Le tandem : tout un symbole
Comment ? Via la prévention d’abord, en éduquant les gens pour qu’ils ne tombent pas dans ces pièges. En travaillant avec les forces de l’ordre pour que la justice soit rendue. En réhabilitant les victimes après les années de traumatisme qu’elles ont dû endurer. Et enfin, en leur rendant leur autonomie. A savoir « rendre les gens à nouveau humains en leur donnant les moyens de créer une entreprise et d’apprendre à vivre de leurs propres ailes. »
Ses moyens ? Une inépuisable énergie, et un tandem. Pas un gadget, tout un symbole. « Lorsque vous faites du tandem pour la première fois, vous ressentez une peur bleue de ne pas pouvoir contrôler cette machine qui tient en équilibre sur deux roues. On ne peut pas aller où on veut. On ne peut pas s’arrêter quand on veut. Il faut faire vraiment confiance à la personne qui roule au hasard sur le vélo à l’avant. Perdre ce sentiment de liberté est effrayant. Sans liberté, vous n’êtes même pas un être humain ». En quelques minutes, il fait comprendre ce que perdre sa liberté veut dire.
Ce message, avant de mettre le cap sur l’Allemagne sur son tandem, il l’a fait passer lors de sa traversée en sandales du célèbre Te Araroa Trail en Nouvelle Zélande : 3054 km, en totale autonomie en 87 jours. Elle lui permet de drainer des fonds pour une association luttant contre l’exploitation sexuelle et lui vaudra d’être nommé « Wilderness Outdoor Hero of the Year ».
Après la Nouvelle Zélande, cap sur l’Allemagne
En 2017, toujours en Nouvelle Zélande, il se lance dans sa première expédition en tandem, Freedom Seat, toujours pour la même cause. Deux ans plus tard, du 27 février 2019 au 24 mai, il réédite l’expérience de l’Inde à l’Allemagne. En chiffres, cela se traduit par 8646 km, 12 pays traversés, deux continents continents, 48768 m de D+, 87 jours (74 sur la route), 180 inconnus et amis sur sa selle arrière, âgés de 4 à 84 ans.

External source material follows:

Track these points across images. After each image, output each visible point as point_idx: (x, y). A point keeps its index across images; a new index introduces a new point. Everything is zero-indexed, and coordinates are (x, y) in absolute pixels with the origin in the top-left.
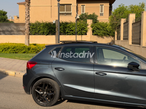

Actuellement, c’est aux Etats-Unis qu’il roule (Freedom Seat USA). D’ Astoria, dans l’Oregon, vers Washington, DC. On peut le suivre en ligne, lui envoyer un message via ses réseaux sociaux, rouler avec lui, lui donner un coup de pouce ou quelques euros, voire lui permettre d’organiser une conférence pour sensibiliser au fléau de l’esclavage.